■ Istruzioni di lavoro
• 1. Elenca le coppie che, secondo l'articolo sul Liceo Musicale di Rivarolo, la musica è in grado di riunire.
• 2. Riprendi l'articolo sul Liceo Musicale di Rivarolo e prosegui dopo la sua ultima frase.

■ Brano di testo
▬▬▬▬▬▬

L’associazione Liceo Musicale di Rivarolo ha accolto con l’entusiasmo che la contraddistingue l’invito della Caritas cittadina a partecipare sabato scorso, 4 maggio, all’appuntamento presso la Sala Lux di Via Trieste a Rivarolo per la presentazione di “Cinema Senza Confini: il Volo”: Apericena multietnico e proiezione del cortometraggio di Wim Wenders sull’esperienza di Riace. Un pomeriggio di scambio culturale fra musica e danza a testimonianza che l’arte è la principale forma di comunicazione multietnica.
L’istituto musicale Rivarolese ha così deciso di partecipare con il progetto che maggiormente rappresenta, al momento, la ricerca delle radici popolari occidentali: il folk. Un progetto nato dalla passione del chitarrista e maestro liutaio di Romano Canavese Massimo Enrico che ha saputo raggruppare strumenti ed età anagrafiche completamente diversi tra loro dimostrando come la musica sia in grado di riunire padri e figli, nord e sud, occidente e oriente.

▬▬▬▬▬▬

■ Dati in ingresso
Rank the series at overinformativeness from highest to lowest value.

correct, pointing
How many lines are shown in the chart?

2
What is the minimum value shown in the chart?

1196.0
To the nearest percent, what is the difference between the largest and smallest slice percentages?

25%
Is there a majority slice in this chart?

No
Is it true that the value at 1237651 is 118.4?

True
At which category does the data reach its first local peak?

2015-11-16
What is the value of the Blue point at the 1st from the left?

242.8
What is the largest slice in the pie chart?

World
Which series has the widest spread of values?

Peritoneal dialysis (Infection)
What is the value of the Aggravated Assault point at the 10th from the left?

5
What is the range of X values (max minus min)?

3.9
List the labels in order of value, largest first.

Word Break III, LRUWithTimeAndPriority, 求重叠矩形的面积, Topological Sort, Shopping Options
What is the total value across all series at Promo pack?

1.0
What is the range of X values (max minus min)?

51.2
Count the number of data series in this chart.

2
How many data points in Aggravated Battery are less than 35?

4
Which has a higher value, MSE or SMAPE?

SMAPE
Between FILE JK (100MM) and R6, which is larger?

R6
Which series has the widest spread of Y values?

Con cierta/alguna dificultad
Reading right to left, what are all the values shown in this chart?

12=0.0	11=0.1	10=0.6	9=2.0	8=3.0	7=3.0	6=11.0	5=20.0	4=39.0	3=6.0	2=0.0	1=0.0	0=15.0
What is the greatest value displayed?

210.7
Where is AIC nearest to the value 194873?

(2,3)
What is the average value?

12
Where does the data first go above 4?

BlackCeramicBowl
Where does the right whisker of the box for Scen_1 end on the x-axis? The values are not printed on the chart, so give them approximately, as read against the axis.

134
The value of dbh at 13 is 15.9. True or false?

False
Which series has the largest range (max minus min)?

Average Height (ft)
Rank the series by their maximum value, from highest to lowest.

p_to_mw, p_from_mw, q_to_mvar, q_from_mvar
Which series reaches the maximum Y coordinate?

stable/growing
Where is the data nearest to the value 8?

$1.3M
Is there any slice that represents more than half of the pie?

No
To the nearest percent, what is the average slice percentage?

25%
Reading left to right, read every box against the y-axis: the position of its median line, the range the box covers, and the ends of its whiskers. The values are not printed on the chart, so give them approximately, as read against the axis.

▬▬▬▬▬▬

■ Risultati
• 1. padri e figli; nord e sud; occidente e oriente

• 2.
Si sono dunque esibiti all’arpa celtica Alice Norì (la mascotte del gruppo di appena 10 anni), al flauto Giulia Nigra, alla voce Elisa Riassetto, al banjo e contrabbasso Francesca Zerbo e alle chitarre Clara Visini e Carmelo Zerbo diretti e presentati dal loro maestro Massimo Enrico. Un’esperienza condivisa dunque con grande allegria con il coro “The Voice of Praise” che, invece, si è esibito in canti popolari africani.